Property News – 14 February 2024

Burst pipe closes Riverside Pool

A burst water pipe at Nelson’s Riverside Pool at the weekend has shut the facility until Friday, as the council works to repair and replace vital equipment.

The pool was initially closed after the pipe burst and flooded the room housing the pool circulation equipment. Power was shut off as a precaution.

Nelson City Council community services group manager Andrew White said power was restored to the building on Sunday, and the fitness centre was able to reopen and operate as usual.

However, as pool circulation equipment was damaged, the pool itself was not expected to reopen until Friday.

(Nelson Mail, 7 February 2024)

Yacht club needs $500k to fix earthquake issues

New Zealand’s oldest yacht club needs to raise $500,000 by July to fix earthquake issues in the building.

About two years ago, the Nelson Yacht Club commissioned an assessment that discovered the building was likely to be rated at less than 34% of the national building standard (NBS).

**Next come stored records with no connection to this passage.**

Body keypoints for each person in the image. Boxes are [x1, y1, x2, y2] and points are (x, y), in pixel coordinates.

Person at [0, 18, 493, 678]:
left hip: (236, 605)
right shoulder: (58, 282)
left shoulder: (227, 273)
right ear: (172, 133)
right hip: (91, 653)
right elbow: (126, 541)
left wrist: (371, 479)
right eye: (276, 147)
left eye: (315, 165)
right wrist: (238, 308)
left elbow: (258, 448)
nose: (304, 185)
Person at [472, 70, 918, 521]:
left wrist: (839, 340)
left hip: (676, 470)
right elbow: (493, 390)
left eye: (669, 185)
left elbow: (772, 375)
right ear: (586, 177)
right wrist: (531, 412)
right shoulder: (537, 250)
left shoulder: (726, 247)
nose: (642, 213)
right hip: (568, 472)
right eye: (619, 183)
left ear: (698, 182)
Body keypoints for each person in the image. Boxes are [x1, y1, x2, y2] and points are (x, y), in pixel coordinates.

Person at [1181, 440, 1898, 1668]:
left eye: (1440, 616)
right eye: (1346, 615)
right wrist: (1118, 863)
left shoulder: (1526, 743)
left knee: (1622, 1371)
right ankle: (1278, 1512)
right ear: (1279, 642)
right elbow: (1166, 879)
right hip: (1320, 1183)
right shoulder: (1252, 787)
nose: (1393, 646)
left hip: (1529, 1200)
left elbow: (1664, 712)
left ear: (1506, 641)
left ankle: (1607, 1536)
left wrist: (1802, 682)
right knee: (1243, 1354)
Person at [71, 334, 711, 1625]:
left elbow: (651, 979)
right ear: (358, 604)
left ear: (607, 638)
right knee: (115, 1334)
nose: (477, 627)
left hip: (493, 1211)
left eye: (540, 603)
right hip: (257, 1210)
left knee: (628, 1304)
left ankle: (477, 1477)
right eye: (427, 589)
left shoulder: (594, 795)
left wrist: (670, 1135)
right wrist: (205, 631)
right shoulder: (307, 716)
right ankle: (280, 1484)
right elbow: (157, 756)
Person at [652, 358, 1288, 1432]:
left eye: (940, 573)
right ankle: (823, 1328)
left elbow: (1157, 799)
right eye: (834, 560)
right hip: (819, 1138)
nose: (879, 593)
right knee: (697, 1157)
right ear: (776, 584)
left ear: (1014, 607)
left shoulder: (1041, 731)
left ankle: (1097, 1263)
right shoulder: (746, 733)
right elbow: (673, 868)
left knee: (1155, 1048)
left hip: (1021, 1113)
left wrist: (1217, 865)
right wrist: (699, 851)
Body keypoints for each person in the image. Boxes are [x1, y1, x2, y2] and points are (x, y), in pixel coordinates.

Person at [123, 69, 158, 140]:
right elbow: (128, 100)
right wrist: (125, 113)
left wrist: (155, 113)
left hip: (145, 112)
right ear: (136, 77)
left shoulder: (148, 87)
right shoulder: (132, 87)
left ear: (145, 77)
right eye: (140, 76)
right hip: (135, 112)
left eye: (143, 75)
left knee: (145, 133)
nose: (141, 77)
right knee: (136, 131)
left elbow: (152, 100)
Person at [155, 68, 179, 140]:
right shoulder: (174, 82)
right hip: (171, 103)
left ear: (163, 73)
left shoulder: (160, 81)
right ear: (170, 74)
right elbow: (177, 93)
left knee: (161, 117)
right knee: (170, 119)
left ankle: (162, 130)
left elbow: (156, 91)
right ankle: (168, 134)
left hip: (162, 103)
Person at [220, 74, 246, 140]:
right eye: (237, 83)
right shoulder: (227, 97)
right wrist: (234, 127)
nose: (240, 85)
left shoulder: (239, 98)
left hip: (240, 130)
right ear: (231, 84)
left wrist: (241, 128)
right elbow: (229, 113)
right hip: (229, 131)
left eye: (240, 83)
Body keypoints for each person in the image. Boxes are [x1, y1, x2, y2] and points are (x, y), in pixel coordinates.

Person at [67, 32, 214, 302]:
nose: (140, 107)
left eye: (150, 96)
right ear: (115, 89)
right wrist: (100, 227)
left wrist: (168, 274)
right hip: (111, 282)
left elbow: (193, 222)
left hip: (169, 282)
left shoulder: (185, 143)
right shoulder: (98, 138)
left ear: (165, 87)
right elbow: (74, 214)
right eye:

This would make it earthquake-prone.

Rather than waiting for a detailed assessment, the club decided to push on with repairs, club manager Tim Fraser-Harris said.

(Nelson Mail, 7 February 2024)

Construction will begin this year at the New World site

Richmond’s proposed New World supermarket at Three Brothers’ Corner will get underway this year and is expected to be completed in 2025.

Foodstuffs South Island head of property strategy, Rebecca Parish, says consenting work is progressing with the Tasman District Council and preparations are being made for site works. Construction is scheduled to begin in the second half of this year and is due to be completed next year.

The company has owned the 1.64ha site on the corner of Bateup Rd and Gladstone Rd since 2007 and was granted consent in 2016 for a 4,000 square meter supermarket and two retail tenancies.

(Waimea Weekly, 7 February 2024)

‘I just have to take it’ says Pascoe St business owner

“I just have to take it,” is the reaction of a business owner who says the yellow lining of a section of Pascoe St will most likely spell the end of her business.

Work is beginning this week to upgrade a Pascoe St entrance that will provide a second access to Mitre 10 and The Junction and accommodate the increase in the number of vehicles accessing new businesses and shops in the development.

The accessway is currently used by heavy vehicles servicing Mitre 10 but an upgrade is required as part of a historical resource consent that was issued to Catal Developments Limited, the original developers of the site, in 2008.

(Nelson Weekly, 7 February 2024)

Council declines to forgive NCMA debt

The Nelson Centre of Musical Arts (NCMA) will have to keep repaying its loan to Nelson City Council after the council decided not to consult on writing-off the organisation’s debt.

An extra $1 million was loaned to the NCMA by the council after its earthquake strengthening works and upgrade, completed in 2018, blew budget because of the intricacies of restoring heritage buildings.

The NCMA is paying the interest-free loan back at a rate of $33,000 per year with $730,000 remaining outstanding.

(Nelson Weekly, 7 February 2024)

Fire cause believed to be vehicle contact with road – forestry boss

The ongoing forest fire in Lee Valley is believed to have been caused by a vehicle making contact with the road, a forestry boss says.

Tasman Pine Forest executive director Steve Chandler said he understood that “sparks coming from some sort of metal contact with the road” from a vehicle created the fires along the road edge.

While an investigation would take place, it was possible a vehicle chain had dragged on the road, he said.

Chandler said the fire spread from the public road into the forest. Nine hectares had been burnt, he said, but Fire and Emergency New Zealand (FENZ) hoped to have the fire contained by the end of the Thursday.

Compared with the Pigeon Valley fire, which was five years ago almost to the day, the Lee Valley fire was “minor”.

It was in young pines around 10 years old, so was not of “great monetary consequence”. However, the potential for it to get worse with existing conditions was the “big concern”.